• **Available data**:
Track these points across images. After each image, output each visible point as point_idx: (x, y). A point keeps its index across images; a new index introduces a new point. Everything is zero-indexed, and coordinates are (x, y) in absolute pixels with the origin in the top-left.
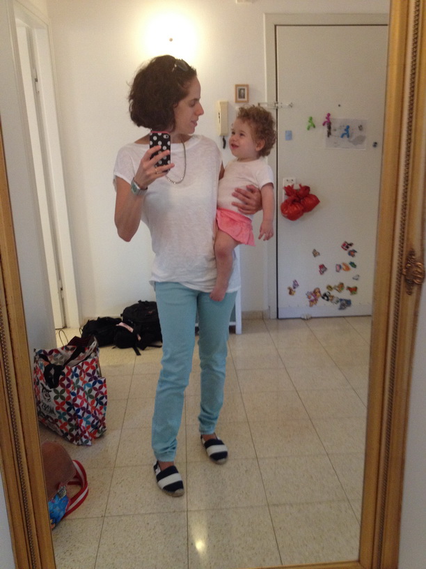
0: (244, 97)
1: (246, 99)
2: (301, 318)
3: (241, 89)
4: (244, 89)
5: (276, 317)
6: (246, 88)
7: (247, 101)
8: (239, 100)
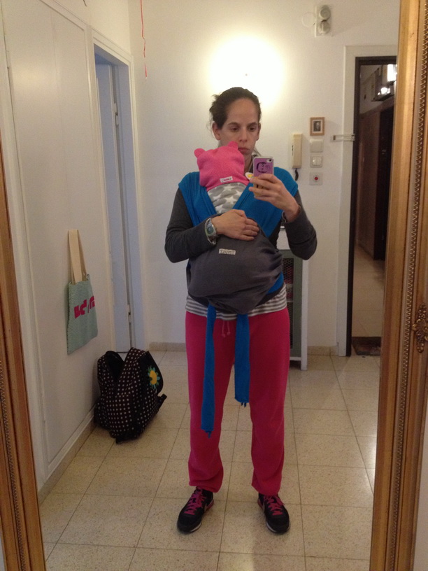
0: (319, 130)
1: (321, 132)
3: (317, 122)
5: (345, 354)
6: (321, 121)
7: (323, 134)
8: (314, 132)
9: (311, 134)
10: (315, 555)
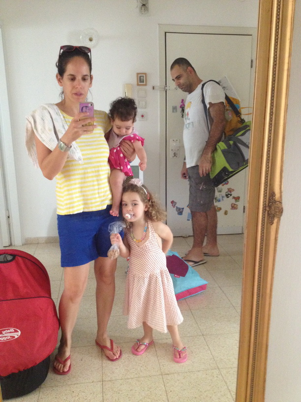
1: (145, 83)
2: (182, 237)
3: (141, 76)
6: (144, 75)
7: (146, 85)
8: (139, 83)
9: (138, 85)
10: (168, 373)
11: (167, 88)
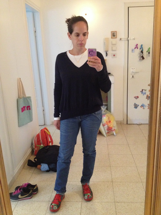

• **What the exercise asks**:
Extract every line of the entries above verbatim, omitting the picture lines.

• **Exercise solution**:
Track these points across images. After each image, output each visible point as point_idx: (x, y). A point keeps its index across images; a new index introduces a new point. Everything is zero-indexed, and coordinates are (x, y) in absolute pixels with the origin in the top-left.
0: (244, 97)
1: (246, 99)
2: (301, 318)
3: (241, 89)
4: (244, 89)
5: (276, 317)
6: (246, 88)
7: (247, 101)
8: (239, 100)
0: (319, 130)
1: (321, 132)
3: (317, 122)
5: (345, 354)
6: (321, 121)
7: (323, 134)
8: (314, 132)
9: (311, 134)
10: (315, 555)
1: (145, 83)
2: (182, 237)
3: (141, 76)
6: (144, 75)
7: (146, 85)
8: (139, 83)
9: (138, 85)
10: (168, 373)
11: (167, 88)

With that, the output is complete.